Anche questo motivo è inammissibile, per mancanza sull’elemento di sintesi prescritto dall’art. 366 bis cod. proc. civ..

Con il terzo mezzo si denunzia violazione di norma di diritto, perchè, contrariamente a quanto affermato dalla Corte territoriale, la domanda di reintegrazione nel posto di lavoro, ai sensi della L. n. 264 del 1949, conterrebbe anche quella di condanna al risarcimento del danno.

La censura non merita accoglimento.

Non ha errato la Corte di merito nell’escludere che la domanda di riammissione nel posto di lavoro conterrebbe anche quella di risarcimento danni in violazione della L. n. 264 del 1949, art. 15, sul diritto di precedenza, giacchè una domanda siffatta abbisogna di specifica allegazione sulla esistenza e misura del danno, che solo l’interessato può proporre sulla base delle sue vicende personali, come ad esempio la durata dello stato di disoccupazione o altri elementi strettamente connessi alla sua persona, di cui il giudice non può avere conoscenza, di talchè, in mancanza, si determinerebbe la impossibilità in concreto di qualunque quantificazione, non essendo neppure possibile il ricorso alla liquidazione equitativa che deve pur basarsi su alcuni elementi certi.

Parimenti infondato è il ricorso incidentale con cui si lamenta difetto di motivazione in ordine alla asserita insussistenza del giustificato motivo oggettivo di licenziamento.

Invero tutte le circostanze ivi illustrate sono state ampiamente valutate in sentenza, di talchè non è ravvisabile il mancato apprezzamento di un fatto decisivo che, se valutato, avrebbe condotto ad un diverso esito del giudizio.
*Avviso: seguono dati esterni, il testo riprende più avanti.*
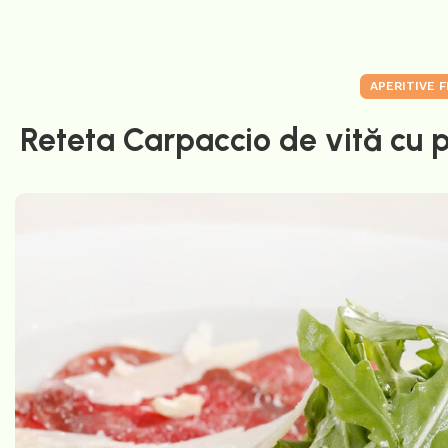
APERITIVE F
Reteta Carpaccio de vită cu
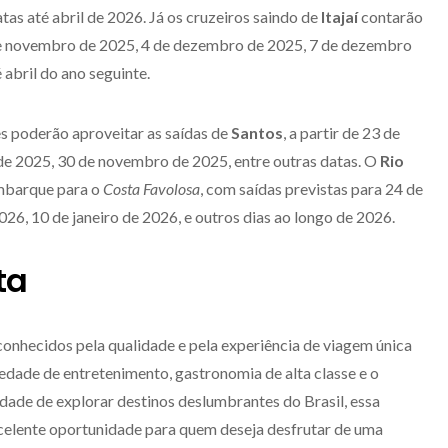
as até abril de 2026. Já os cruzeiros saindo de
Itajaí
contarão
 novembro de 2025, 4 de dezembro de 2025, 7 de dezembro
 abril do ano seguinte.
tes poderão aproveitar as saídas de
Santos
, a partir de 23 de
 2025, 30 de novembro de 2025, entre outras datas. O
Rio
mbarque para o
Costa Favolosa
, com saídas previstas para 24 de
26, 10 de janeiro de 2026, e outros dias ao longo de 2026.
ta
conhecidos pela qualidade e pela experiência de viagem única
iedade de entretenimento, gastronomia de alta classe e o
dade de explorar destinos deslumbrantes do Brasil, essa
elente oportunidade para quem deseja desfrutar de uma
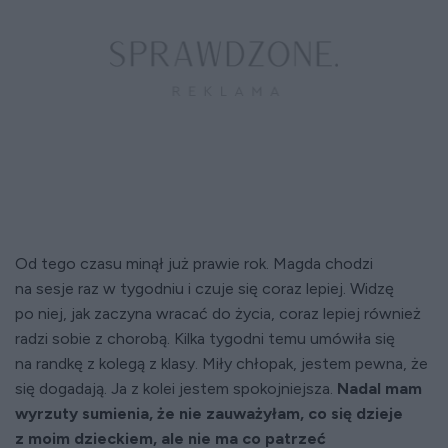
Od tego czasu minął już prawie rok. Magda chodzi
na sesje raz w tygodniu i czuje się coraz lepiej. Widzę
po niej, jak zaczyna wracać do życia, coraz lepiej również
radzi sobie z chorobą. Kilka tygodni temu umówiła się
na randkę z kolegą z klasy. Miły chłopak, jestem pewna, że
się dogadają. Ja z kolei jestem spokojniejsza.
Nadal mam
wyrzuty sumienia, że nie zauważyłam, co się dzieje
z moim dzieckiem, ale nie ma co patrzeć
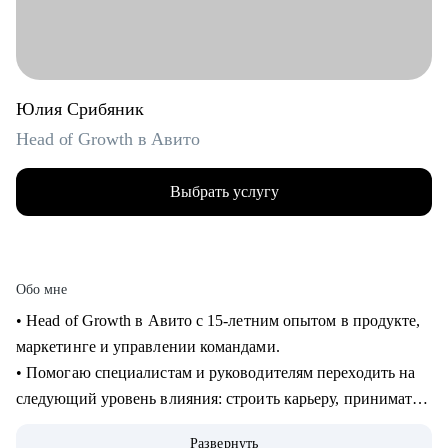
Юлия Срибяник
Head of Growth в Авито
Выбрать услугу
Обо мне
• Head of Growth в Авито с 15-летним опытом в продукте,
маркетинге и управлении командами.
• Помогаю специалистам и руководителям переходить на
следующий уровень влияния: строить карьеру, принимать
сложные решения, развивать самостоятельные команды и
Развернуть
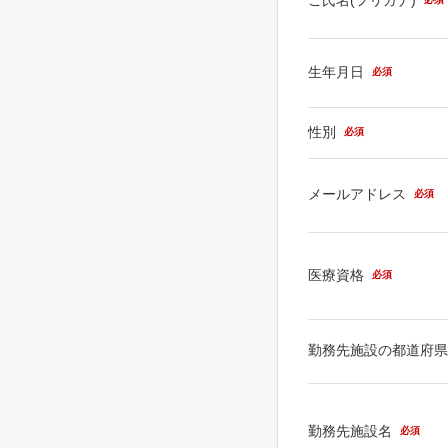
生年月日
必須
性別
必須
メールアドレス
必須
医療資格
必須
勤務先施設の都道府
勤務先施設名
必須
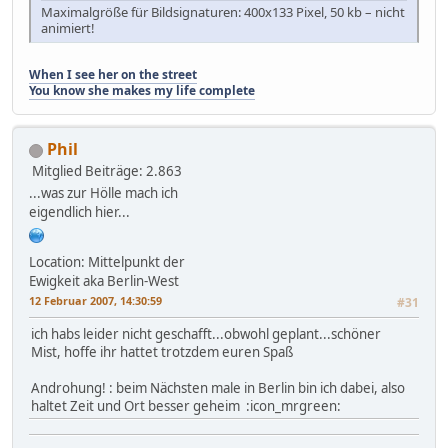
Maximalgröße für Bildsignaturen: 400x133 Pixel, 50 kb – nicht
animiert!
When I see her on the street
You know she makes my life complete
Phil
Mitglied
Beiträge: 2.863
...was zur Hölle mach ich
eigendlich hier...
Location: Mittelpunkt der
Ewigkeit aka Berlin-West
12 Februar 2007, 14:30:59
#31
ich habs leider nicht geschafft...obwohl geplant...schöner
Mist, hoffe ihr hattet trotzdem euren Spaß
Androhung! : beim Nächsten male in Berlin bin ich dabei, also
haltet Zeit und Ort besser geheim :icon_mrgreen:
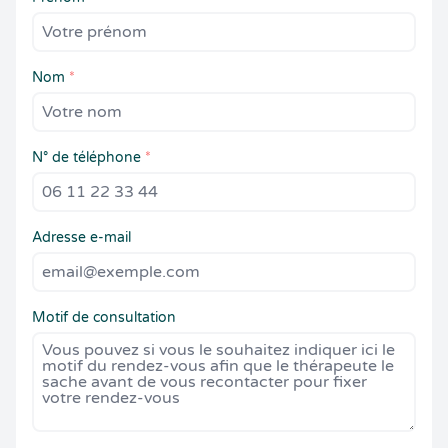
Nom
*
N° de téléphone
*
Adresse e-mail
Motif de consultation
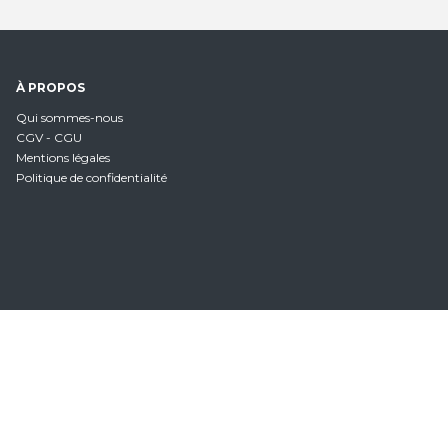
À PROPOS
Qui sommes-nous
CGV - CGU
Mentions légales
Politique de confidentialité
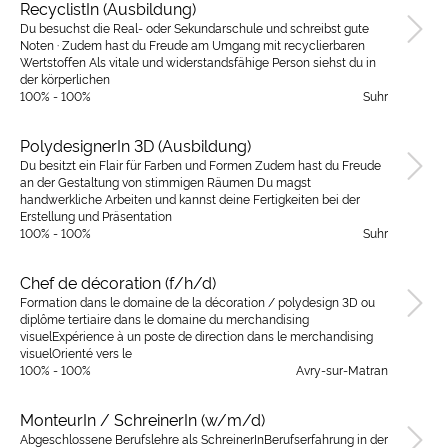
RecyclistIn (Ausbildung)
Du besuchst die Real- oder Sekundarschule und schreibst gute
Noten · Zudem hast du Freude am Umgang mit recyclierbaren
Wertstoffen Als vitale und widerstandsfähige Person siehst du in
der körperlichen
100% - 100%
Suhr
PolydesignerIn 3D (Ausbildung)
Du besitzt ein Flair für Farben und Formen Zudem hast du Freude
an der Gestaltung von stimmigen Räumen Du magst
handwerkliche Arbeiten und kannst deine Fertigkeiten bei der
Erstellung und Präsentation
100% - 100%
Suhr
Chef de décoration (f/h/d)
Formation dans le domaine de la décoration / polydesign 3D ou
diplôme tertiaire dans le domaine du merchandising
visuelExpérience à un poste de direction dans le merchandising
visuelOrienté vers le
100% - 100%
Avry-sur-Matran
MonteurIn / SchreinerIn (w/m/d)
Abgeschlossene Berufslehre als SchreinerInBerufserfahrung in der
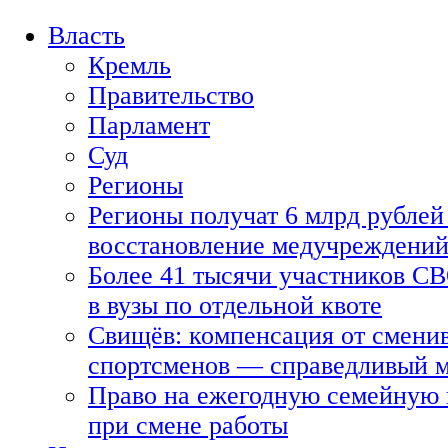
Власть
Кремль
Правительство
Парламент
Суд
Регионы
Регионы получат 6 млрд рублей 
восстановление медучреждени
Более 41 тысячи участников СВ
в вузы по отдельной квоте
Свищёв: компенсация от смени
спортсменов — справедливый 
Право на ежегодную семейную 
при смене работы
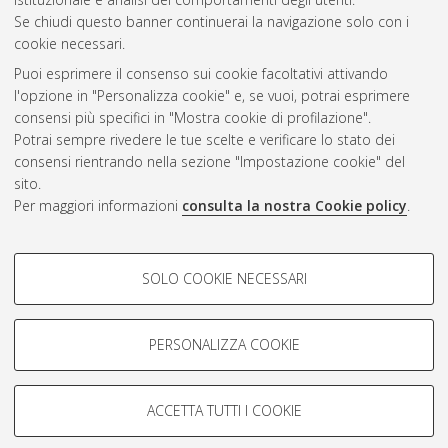
Se chiudi questo banner continuerai la navigazione solo con i
cookie necessari.
Atom
Puoi esprimere il consenso sui cookie facoltativi attivando
Rss 1.0
l'opzione in "Personalizza cookie" e, se vuoi, potrai esprimere
consensi più specifici in "Mostra cookie di profilazione".
Rss 2.0
Potrai sempre rivedere le tue scelte e verificare lo stato dei
consensi rientrando nella sezione "Impostazione cookie" del
sito.
AMS Dottorato
Per maggiori informazioni
consulta la nostra Cookie policy
.
ISSN: 2038-7946
Servizio implementato e gestito da
AlmaDL
COOKIE DI PROFILAZIONE -
Impostazioni Cookie
SOLO COOKIE NECESSARI
Informativa sulla privacy
FACOLTATIVI
Condizioni d’uso del sito
Si tratta di cookie utilizzati per analizzare le caratteristiche della
navigazione degli utenti, creare profili in base al loro comportamento
PERSONALIZZA COOKIE
sul sito, per analisi di marketing.
Mostra cookie di profilazione
ACCETTA TUTTI I COOKIE
Google/Youtube Video
© ALMA MATER STUDIORUM - Università di Bologna, 2007-2026.
COOKIE TECNICI - NECESSARI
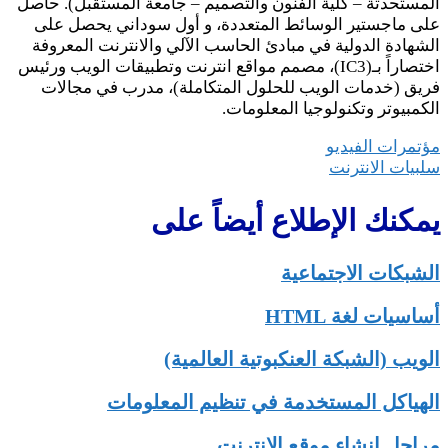
المستحدثة – كلية الفنون والتصميم – جامعة المستقبل). حاصل
على ماجستير الوسائط المتعددة، و أول سوداني يحصل على
الشهادة الدولية في مبادئ الحاسب الآلي والانترنت المعروفة
اختصاراً بـ(IC3)، مصمم مواقع انترنت وتطبيقات الويب ورئيس
فريق (خدمات الويب للحلول المتكاملة)، مدرب في مجالات
الكمبيوتر وتكنولوجيا المعلومات.
تصفّح
مؤتمرات الفيديو
سلبيات الانترنت
المقالات
يمكنك الإطلاع أيضاً على
الشبكات الاجتماعية
أساسيات لغة HTML
الويب (الشبكة العنكبوتية العالمية)
الهياكل المستخدمة في تنظيم المعلومات
مراحل إنشاء موقع الإنترنت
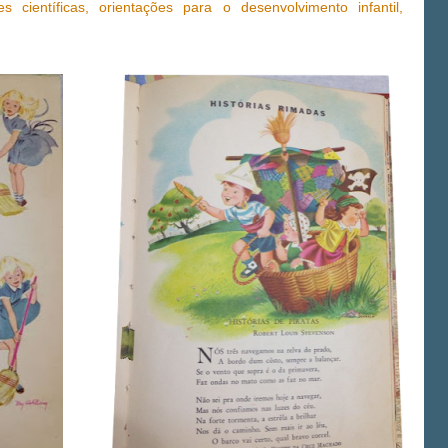
ões científicas, orientações para o desenvolvimento infantil,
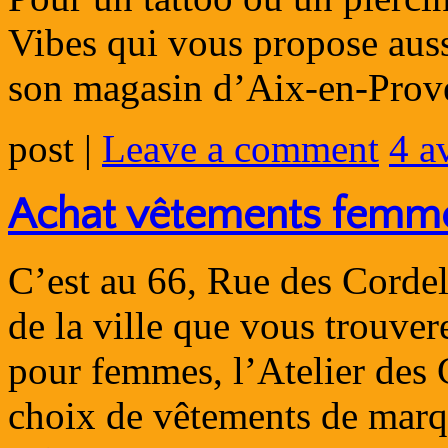
Vibes qui vous propose auss
son magasin d’Aix-en-Prov
post
|
Leave a comment
4 a
Achat vêtements femm
C’est au 66, Rue des Cordel
de la ville que vous trouve
pour femmes, l’Atelier des 
choix de vêtements de ma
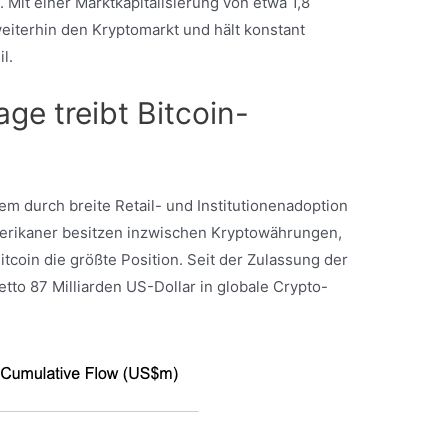
 Mit einer Marktkapitalisierung von etwa 1,8
weiterhin den Kryptomarkt und hält konstant
l.
e treibt Bitcoin-
lem durch breite Retail- und Institutionenadoption
erikaner besitzen inzwischen Kryptowährungen,
itcoin die größte Position. Seit der Zulassung der
tto 87 Milliarden US-Dollar in globale Crypto-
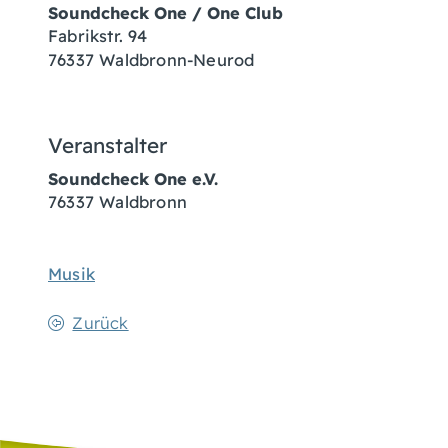
Soundcheck One / One Club
Fabrikstr. 94
76337 Waldbronn-Neurod
Veranstalter
Soundcheck One e.V.
76337
Waldbronn
Musik
Zurück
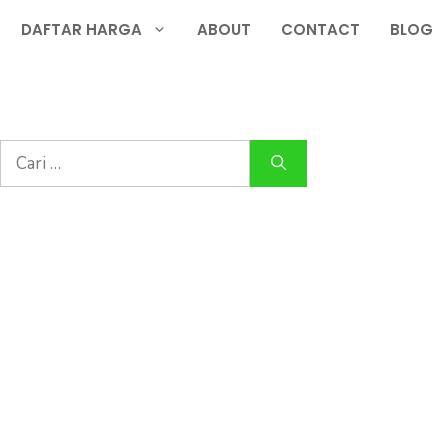
DAFTAR HARGA
ABOUT
CONTACT
BLOG
Cari
untuk:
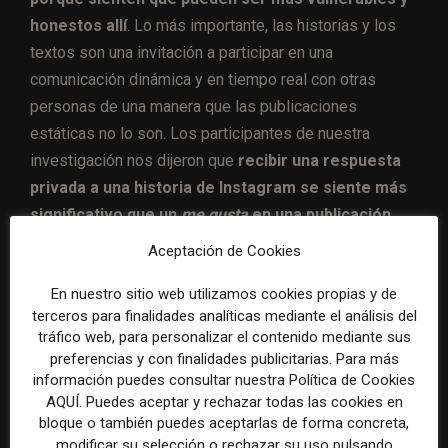
honestos allí
. Lo más importante, las historias y los
textos son una invitación a participar en una
comunicación dinámica y en tiempo real con otras
personas de una manera que las publicaciones
estáticas no lo son. Los participantes de nuestra
investigación nos dijeron que
recibir una respuesta
privada a una historia de Instagram se siente más
significativo que un
me gusta
en una publicación.
Para muchas personas, lo que hace que una plataforma
Aceptación de Cookies
sea social no es que permita a las personas transmitir
En nuestro sitio web utilizamos cookies propias y de
sus opiniones al mundo, sino
que permita
terceros para finalidades analíticas mediante el análisis del
conversaciones íntimas entre las personas en las
tráfico web, para personalizar el contenido mediante sus
que confían».
preferencias y con finalidades publicitarias. Para más
información puedes consultar nuestra Política de Cookies
9.- Cada espacio se siente como un
AQUÍ. Puedes aceptar y rechazar todas las cookies en
bloque o también puedes aceptarlas de forma concreta,
espacio político.
modificar su selección o rechazar su uso pulsando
Nè nel ragionamento dei Giudici di merito sono ravvisabili incongruenze logiche giuridiche, di talchè la censura, lungi dall’evidenziare errori sollecita, nella sostanza, una diversa valutazione dei fatti, il che è inammissibile in questa sede.

Entrambi i ricorsi vanno quindi rigettati.

La reciproca soccombenza giustifica la compensazione delle spese.

PQM

La Corte riunisce i ricorsi, dichiara inammissibile il primo ed il secondo motivo del ricorso principale, rigetta il terzo, nonchè il ricorso incidentale. Compensa tra le parti le spese del giudizio.

Così deciso in Roma, il 25 gennaio 2010.